--- START ---
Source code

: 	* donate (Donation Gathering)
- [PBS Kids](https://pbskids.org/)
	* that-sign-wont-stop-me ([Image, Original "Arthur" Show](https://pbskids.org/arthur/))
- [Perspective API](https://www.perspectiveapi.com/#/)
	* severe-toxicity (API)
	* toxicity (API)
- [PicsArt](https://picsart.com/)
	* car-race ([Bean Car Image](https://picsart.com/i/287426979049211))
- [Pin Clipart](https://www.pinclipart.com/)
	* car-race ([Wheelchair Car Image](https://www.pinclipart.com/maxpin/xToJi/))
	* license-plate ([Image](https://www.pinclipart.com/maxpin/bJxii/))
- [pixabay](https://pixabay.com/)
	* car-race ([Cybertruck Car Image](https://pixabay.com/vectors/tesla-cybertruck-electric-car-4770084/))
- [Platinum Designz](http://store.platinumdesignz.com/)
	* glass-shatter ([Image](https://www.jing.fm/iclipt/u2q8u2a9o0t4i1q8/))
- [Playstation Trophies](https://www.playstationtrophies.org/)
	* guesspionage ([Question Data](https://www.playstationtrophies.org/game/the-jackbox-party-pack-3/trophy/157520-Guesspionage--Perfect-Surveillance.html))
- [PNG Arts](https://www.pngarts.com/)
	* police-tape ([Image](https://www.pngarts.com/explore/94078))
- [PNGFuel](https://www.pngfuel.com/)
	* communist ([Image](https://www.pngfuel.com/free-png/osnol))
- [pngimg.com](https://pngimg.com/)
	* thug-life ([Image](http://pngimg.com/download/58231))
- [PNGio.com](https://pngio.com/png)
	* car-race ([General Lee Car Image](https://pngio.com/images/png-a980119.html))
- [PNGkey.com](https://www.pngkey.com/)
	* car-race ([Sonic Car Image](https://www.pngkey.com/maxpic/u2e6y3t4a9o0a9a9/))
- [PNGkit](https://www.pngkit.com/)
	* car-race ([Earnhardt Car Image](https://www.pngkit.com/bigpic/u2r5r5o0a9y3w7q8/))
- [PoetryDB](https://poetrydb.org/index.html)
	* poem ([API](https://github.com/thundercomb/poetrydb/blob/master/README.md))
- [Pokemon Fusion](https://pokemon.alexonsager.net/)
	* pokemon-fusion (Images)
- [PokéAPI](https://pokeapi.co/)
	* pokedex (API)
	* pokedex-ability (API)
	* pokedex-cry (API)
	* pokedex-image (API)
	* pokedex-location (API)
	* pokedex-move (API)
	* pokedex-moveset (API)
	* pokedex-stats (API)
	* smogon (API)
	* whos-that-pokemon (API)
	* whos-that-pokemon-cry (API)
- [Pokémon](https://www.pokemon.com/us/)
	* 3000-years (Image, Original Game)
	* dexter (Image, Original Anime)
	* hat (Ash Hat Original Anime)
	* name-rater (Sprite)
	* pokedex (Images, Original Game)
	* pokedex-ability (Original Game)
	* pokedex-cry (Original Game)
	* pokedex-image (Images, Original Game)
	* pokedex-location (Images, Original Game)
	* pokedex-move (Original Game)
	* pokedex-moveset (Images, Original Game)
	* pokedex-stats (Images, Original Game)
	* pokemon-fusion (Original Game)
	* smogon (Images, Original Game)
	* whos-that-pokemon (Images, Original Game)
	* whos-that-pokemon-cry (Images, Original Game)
--- END ---
_Required work_
Please copy the lines above word for word, character for character.

_Written solution_
Source code

: 	* donate (Donation Gathering)
- [PBS Kids](https://pbskids.org/)
	* that-sign-wont-stop-me ([Image, Original "Arthur" Show](https://pbskids.org/arthur/))
- [Perspective API](https://www.perspectiveapi.com/#/)
	* severe-toxicity (API)
	* toxicity (API)
- [PicsArt](https://picsart.com/)
	* car-race ([Bean Car Image](https://picsart.com/i/287426979049211))
- [Pin Clipart](https://www.pinclipart.com/)
	* car-race ([Wheelchair Car Image](https://www.pinclipart.com/maxpin/xToJi/))
	* license-plate ([Image](https://www.pinclipart.com/maxpin/bJxii/))
- [pixabay](https://pixabay.com/)
	* car-race ([Cybertruck Car Image](https://pixabay.com/vectors/tesla-cybertruck-electric-car-4770084/))
- [Platinum Designz](http://store.platinumdesignz.com/)
	* glass-shatter ([Image](https://www.jing.fm/iclipt/u2q8u2a9o0t4i1q8/))
- [Playstation Trophies](https://www.playstationtrophies.org/)
	* guesspionage ([Question Data](https://www.playstationtrophies.org/game/the-jackbox-party-pack-3/trophy/157520-Guesspionage--Perfect-Surveillance.html))
- [PNG Arts](https://www.pngarts.com/)
	* police-tape ([Image](https://www.pngarts.com/explore/94078))
- [PNGFuel](https://www.pngfuel.com/)
	* communist ([Image](https://www.pngfuel.com/free-png/osnol))
- [pngimg.com](https://pngimg.com/)
	* thug-life ([Image](http://pngimg.com/download/58231))
- [PNGio.com](https://pngio.com/png)
	* car-race ([General Lee Car Image](https://pngio.com/images/png-a980119.html))
- [PNGkey.com](https://www.pngkey.com/)
	* car-race ([Sonic Car Image](https://www.pngkey.com/maxpic/u2e6y3t4a9o0a9a9/))
- [PNGkit](https://www.pngkit.com/)
	* car-race ([Earnhardt Car Image](https://www.pngkit.com/bigpic/u2r5r5o0a9y3w7q8/))
- [PoetryDB](https://poetrydb.org/index.html)
	* poem ([API](https://github.com/thundercomb/poetrydb/blob/master/README.md))
- [Pokemon Fusion](https://pokemon.alexonsager.net/)
	* pokemon-fusion (Images)
- [PokéAPI](https://pokeapi.co/)
	* pokedex (API)
	* pokedex-ability (API)
	* pokedex-cry (API)
	* pokedex-image (API)
	* pokedex-location (API)
	* pokedex-move (API)
	* pokedex-moveset (API)
	* pokedex-stats (API)
	* smogon (API)
	* whos-that-pokemon (API)
	* whos-that-pokemon-cry (API)
- [Pokémon](https://www.pokemon.com/us/)
	* 3000-years (Image, Original Game)
	* dexter (Image, Original Anime)
	* hat (Ash Hat Original Anime)
	* name-rater (Sprite)
	* pokedex (Images, Original Game)
	* pokedex-ability (Original Game)
	* pokedex-cry (Original Game)
	* pokedex-image (Images, Original Game)
	* pokedex-location (Images, Original Game)
	* pokedex-move (Original Game)
	* pokedex-moveset (Images, Original Game)
	* pokedex-stats (Images, Original Game)
	* pokemon-fusion (Original Game)
	* smogon (Images, Original Game)
	* whos-that-pokemon (Images, Original Game)
	* whos-that-pokemon-cry (Images, Original Game)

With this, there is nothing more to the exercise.